▶ What you will do
Copy each line of the records that contains the word "bottom".

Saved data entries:

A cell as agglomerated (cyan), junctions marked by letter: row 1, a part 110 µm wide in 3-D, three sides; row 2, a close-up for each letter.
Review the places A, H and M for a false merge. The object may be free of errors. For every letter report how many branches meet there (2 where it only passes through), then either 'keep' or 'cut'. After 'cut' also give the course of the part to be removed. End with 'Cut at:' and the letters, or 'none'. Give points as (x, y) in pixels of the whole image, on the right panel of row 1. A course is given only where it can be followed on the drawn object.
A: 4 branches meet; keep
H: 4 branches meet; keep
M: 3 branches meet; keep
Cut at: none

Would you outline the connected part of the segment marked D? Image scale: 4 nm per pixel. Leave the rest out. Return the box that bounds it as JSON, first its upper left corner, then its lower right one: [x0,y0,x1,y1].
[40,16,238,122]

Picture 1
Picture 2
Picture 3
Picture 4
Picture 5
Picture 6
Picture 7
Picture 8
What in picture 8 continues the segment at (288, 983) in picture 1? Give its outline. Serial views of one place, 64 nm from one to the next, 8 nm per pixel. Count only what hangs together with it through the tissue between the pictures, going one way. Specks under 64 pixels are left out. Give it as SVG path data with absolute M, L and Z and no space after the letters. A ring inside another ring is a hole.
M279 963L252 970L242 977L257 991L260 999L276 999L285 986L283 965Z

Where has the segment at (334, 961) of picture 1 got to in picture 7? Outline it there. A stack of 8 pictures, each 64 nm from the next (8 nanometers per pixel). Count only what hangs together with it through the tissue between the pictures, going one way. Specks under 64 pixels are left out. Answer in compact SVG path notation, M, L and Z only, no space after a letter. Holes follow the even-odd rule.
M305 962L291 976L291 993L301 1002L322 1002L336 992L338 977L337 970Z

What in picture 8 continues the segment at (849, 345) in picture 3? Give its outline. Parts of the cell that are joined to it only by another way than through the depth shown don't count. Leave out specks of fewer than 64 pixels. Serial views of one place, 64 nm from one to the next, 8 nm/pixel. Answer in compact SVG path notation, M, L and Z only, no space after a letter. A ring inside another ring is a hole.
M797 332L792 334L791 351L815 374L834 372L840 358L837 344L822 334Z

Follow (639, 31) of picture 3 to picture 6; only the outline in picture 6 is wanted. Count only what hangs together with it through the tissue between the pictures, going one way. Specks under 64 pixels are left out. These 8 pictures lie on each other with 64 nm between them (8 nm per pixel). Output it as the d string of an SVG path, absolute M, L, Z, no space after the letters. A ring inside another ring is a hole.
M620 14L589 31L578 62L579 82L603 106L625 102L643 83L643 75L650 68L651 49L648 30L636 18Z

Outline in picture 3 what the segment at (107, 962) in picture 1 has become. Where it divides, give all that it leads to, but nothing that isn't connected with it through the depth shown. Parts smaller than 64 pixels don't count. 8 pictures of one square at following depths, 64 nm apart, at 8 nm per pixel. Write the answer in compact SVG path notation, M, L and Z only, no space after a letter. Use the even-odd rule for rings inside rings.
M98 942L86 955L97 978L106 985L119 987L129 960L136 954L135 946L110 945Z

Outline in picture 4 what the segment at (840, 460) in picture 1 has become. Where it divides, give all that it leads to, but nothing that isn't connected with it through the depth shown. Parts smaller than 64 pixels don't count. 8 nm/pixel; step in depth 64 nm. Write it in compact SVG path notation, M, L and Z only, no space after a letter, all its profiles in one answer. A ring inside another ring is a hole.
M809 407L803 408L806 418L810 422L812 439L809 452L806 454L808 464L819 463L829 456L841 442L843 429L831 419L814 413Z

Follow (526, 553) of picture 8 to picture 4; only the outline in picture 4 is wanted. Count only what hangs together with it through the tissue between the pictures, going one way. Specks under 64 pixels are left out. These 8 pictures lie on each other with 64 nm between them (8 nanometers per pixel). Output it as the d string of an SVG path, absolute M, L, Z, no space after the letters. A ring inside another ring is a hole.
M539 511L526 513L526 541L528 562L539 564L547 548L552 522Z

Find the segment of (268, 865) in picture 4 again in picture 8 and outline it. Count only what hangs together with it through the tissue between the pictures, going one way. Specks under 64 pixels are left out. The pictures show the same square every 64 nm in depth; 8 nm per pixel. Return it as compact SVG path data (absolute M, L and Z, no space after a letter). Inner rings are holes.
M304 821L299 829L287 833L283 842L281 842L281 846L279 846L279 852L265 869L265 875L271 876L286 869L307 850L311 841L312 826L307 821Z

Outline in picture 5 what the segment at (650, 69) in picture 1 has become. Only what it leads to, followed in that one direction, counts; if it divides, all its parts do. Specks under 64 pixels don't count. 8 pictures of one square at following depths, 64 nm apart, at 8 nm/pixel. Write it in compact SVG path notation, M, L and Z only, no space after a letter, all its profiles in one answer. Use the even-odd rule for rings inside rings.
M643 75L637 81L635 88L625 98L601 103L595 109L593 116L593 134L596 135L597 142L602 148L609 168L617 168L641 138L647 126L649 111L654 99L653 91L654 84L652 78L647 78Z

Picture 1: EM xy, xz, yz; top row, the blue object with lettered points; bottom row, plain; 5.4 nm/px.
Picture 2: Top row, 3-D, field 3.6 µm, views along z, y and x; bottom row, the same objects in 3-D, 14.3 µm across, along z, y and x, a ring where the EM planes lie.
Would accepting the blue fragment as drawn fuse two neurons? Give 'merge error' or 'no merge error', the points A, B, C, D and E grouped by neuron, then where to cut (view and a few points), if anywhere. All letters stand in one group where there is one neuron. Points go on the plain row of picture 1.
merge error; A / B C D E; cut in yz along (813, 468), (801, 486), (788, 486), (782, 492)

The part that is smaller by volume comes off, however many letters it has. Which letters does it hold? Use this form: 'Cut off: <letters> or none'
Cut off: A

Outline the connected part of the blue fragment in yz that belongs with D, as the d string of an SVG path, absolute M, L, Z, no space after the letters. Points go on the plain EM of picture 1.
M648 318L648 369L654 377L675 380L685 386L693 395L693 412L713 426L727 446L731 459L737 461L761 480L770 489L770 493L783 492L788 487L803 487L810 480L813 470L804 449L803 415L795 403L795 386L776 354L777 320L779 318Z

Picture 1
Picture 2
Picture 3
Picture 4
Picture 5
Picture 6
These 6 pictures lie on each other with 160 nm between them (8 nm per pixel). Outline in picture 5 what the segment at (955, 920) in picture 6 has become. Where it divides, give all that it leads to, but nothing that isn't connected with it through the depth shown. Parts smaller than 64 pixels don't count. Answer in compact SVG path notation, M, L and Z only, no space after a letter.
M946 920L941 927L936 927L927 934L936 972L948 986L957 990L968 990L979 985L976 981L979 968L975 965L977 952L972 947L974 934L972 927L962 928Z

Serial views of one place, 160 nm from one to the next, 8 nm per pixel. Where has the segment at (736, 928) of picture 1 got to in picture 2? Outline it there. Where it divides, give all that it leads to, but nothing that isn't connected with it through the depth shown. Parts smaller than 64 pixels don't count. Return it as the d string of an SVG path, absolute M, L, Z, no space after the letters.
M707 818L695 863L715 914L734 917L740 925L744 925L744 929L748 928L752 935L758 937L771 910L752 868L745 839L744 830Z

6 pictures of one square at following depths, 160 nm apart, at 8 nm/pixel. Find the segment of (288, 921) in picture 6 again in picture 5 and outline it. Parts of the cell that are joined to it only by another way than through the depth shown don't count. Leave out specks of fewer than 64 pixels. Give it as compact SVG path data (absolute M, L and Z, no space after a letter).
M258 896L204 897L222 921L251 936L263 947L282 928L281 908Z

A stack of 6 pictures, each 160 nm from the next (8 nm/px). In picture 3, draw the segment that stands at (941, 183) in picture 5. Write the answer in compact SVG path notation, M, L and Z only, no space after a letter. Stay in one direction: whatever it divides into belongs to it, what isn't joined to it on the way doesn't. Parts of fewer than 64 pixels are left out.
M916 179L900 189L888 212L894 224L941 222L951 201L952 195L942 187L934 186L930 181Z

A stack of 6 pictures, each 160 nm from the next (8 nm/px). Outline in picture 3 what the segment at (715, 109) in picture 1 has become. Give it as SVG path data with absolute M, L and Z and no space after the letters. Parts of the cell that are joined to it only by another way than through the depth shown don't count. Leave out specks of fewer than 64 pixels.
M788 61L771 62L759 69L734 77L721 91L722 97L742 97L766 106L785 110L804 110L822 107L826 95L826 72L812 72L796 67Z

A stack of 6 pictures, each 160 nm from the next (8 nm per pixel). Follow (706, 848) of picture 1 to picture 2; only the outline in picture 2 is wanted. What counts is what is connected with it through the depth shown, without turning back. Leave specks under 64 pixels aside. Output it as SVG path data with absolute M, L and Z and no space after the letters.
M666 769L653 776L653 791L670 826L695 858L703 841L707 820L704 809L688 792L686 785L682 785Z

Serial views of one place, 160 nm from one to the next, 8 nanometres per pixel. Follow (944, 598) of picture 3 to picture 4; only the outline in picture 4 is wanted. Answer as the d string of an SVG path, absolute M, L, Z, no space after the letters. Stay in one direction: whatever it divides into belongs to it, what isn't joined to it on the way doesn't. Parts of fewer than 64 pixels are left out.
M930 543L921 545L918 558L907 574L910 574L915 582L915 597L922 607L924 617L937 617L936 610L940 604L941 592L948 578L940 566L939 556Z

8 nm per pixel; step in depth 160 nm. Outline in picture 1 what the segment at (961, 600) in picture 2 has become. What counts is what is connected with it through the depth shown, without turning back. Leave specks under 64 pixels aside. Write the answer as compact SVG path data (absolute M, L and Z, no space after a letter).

▶ Solution below
Picture 1: EM xy, xz, yz; top row, the blue object with lettered points; bottom row, plain; 5.4 nm/px.
Picture 2: Top row, 3-D, field 3.6 µm, views along z, y and x; bottom row, the same objects in 3-D, 14.3 µm across, along z, y and x, a ring where the EM planes lie.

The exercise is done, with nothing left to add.